_REQUIRED WORK_: Reproduce each line of the following material exactly, omitting the images.

_DATA SECTION_:
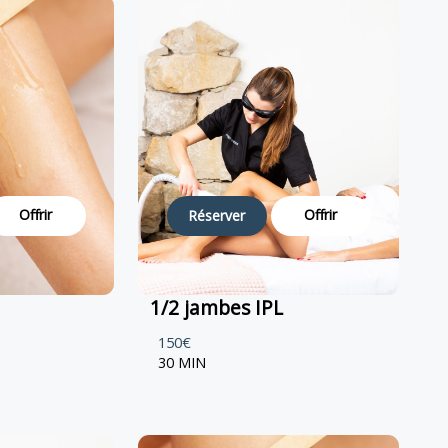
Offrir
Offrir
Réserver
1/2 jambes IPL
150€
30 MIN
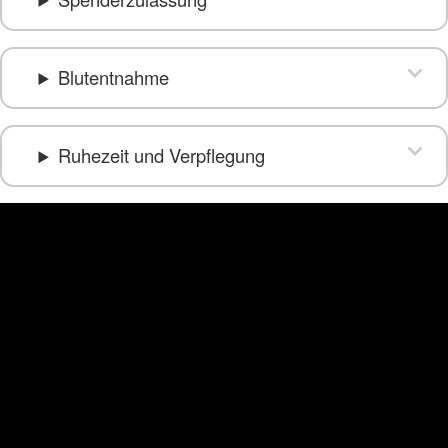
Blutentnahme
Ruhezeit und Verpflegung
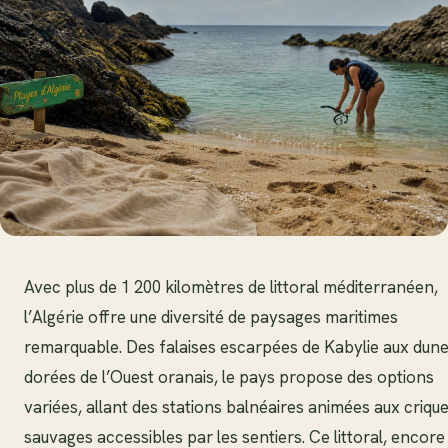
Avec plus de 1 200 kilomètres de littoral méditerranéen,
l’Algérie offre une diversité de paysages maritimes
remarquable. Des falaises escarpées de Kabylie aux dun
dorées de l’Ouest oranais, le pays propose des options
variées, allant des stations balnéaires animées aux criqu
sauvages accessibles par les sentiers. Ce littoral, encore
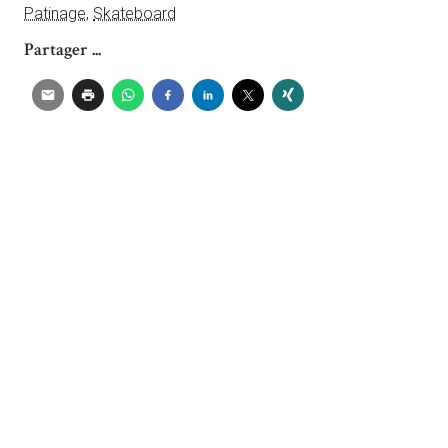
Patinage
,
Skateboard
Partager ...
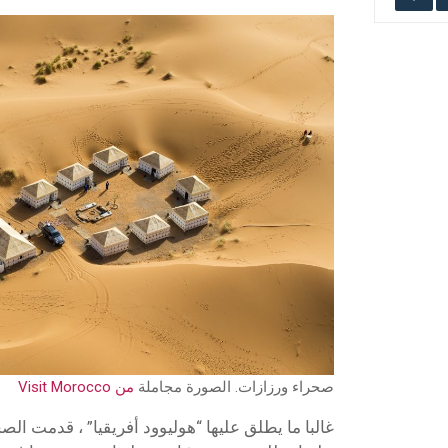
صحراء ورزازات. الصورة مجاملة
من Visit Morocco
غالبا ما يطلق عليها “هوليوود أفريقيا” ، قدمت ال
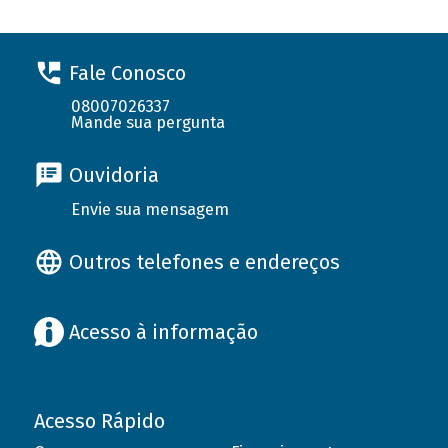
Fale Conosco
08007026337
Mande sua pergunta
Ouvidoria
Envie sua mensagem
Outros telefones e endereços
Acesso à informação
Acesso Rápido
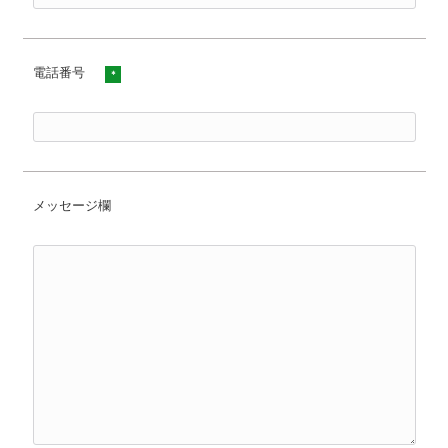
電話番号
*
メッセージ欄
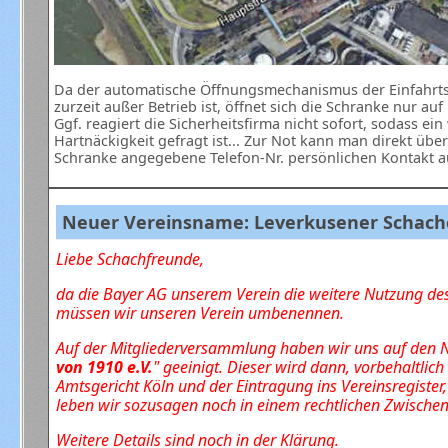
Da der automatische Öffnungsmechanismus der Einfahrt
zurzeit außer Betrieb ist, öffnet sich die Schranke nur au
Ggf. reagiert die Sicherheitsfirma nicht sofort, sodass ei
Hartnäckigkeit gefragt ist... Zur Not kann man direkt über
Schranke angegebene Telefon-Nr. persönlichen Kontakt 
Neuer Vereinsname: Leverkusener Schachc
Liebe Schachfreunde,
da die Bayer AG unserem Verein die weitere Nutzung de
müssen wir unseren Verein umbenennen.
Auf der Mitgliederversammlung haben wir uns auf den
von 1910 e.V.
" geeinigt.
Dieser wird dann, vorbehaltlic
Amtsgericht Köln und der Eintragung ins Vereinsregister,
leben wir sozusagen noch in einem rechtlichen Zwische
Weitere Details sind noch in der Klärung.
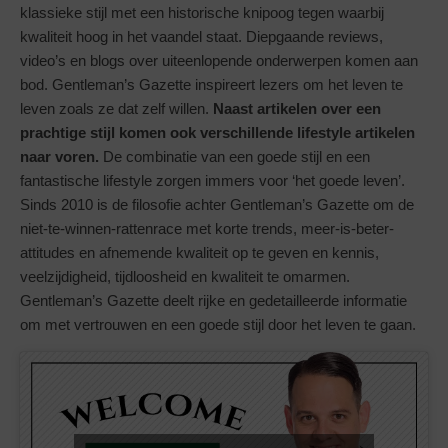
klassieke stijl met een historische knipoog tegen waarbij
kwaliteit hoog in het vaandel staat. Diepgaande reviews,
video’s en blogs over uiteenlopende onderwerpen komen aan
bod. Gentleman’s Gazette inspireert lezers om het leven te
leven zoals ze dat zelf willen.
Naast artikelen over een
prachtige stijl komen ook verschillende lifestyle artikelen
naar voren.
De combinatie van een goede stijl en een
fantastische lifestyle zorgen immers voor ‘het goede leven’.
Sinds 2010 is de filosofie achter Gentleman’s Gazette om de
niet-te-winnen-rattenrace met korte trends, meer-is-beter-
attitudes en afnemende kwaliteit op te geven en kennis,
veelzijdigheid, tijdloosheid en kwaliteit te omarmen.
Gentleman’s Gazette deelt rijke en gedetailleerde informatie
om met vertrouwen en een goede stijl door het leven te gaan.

_ANSWER TO THIS TASK_:
Offrir
Offrir
Réserver
1/2 jambes IPL
150€
30 MIN
Blutentnahme
Ruhezeit und Verpflegung
Avec plus de 1 200 kilomètres de littoral méditerranéen,
l’Algérie offre une diversité de paysages maritimes
remarquable. Des falaises escarpées de Kabylie aux dun
dorées de l’Ouest oranais, le pays propose des options
variées, allant des stations balnéaires animées aux criqu
sauvages accessibles par les sentiers. Ce littoral, encore
Patinage
,
Skateboard
Partager ...
صحراء ورزازات. الصورة مجاملة
من Visit Morocco
غالبا ما يطلق عليها “هوليوود أفريقيا” ، قدمت ال
Fale Conosco
08007026337
Mande sua pergunta
Ouvidoria
Envie sua mensagem
Outros telefones e endereços
Acesso à informação
Acesso Rápido
電話番号
*
メッセージ欄
Da der automatische Öffnungsmechanismus der Einfahrt
zurzeit außer Betrieb ist, öffnet sich die Schranke nur au
Ggf. reagiert die Sicherheitsfirma nicht sofort, sodass ei
Hartnäckigkeit gefragt ist... Zur Not kann man direkt über
Schranke angegebene Telefon-Nr. persönlichen Kontakt 
Neuer Vereinsname: Leverkusener Schachc
Liebe Schachfreunde,
da die Bayer AG unserem Verein die weitere Nutzung de
müssen wir unseren Verein umbenennen.
Auf der Mitgliederversammlung haben wir uns auf den
von 1910 e.V.
" geeinigt.
Dieser wird dann, vorbehaltlic
Amtsgericht Köln und der Eintragung ins Vereinsregister,
leben wir sozusagen noch in einem rechtlichen Zwische
Weitere Details sind noch in der Klärung.
klassieke stijl met een historische knipoog tegen waarbij
kwaliteit hoog in het vaandel staat. Diepgaande reviews,
video’s en blogs over uiteenlopende onderwerpen komen aan
bod. Gentleman’s Gazette inspireert lezers om het leven te
leven zoals ze dat zelf willen.
Naast artikelen over een
prachtige stijl komen ook verschillende lifestyle artikelen
naar voren.
De combinatie van een goede stijl en een
fantastische lifestyle zorgen immers voor ‘het goede leven’.
Sinds 2010 is de filosofie achter Gentleman’s Gazette om de
niet-te-winnen-rattenrace met korte trends, meer-is-beter-
attitudes en afnemende kwaliteit op te geven en kennis,
veelzijdigheid, tijdloosheid en kwaliteit te omarmen.
Gentleman’s Gazette deelt rijke en gedetailleerde informatie
om met vertrouwen en een goede stijl door het leven te gaan.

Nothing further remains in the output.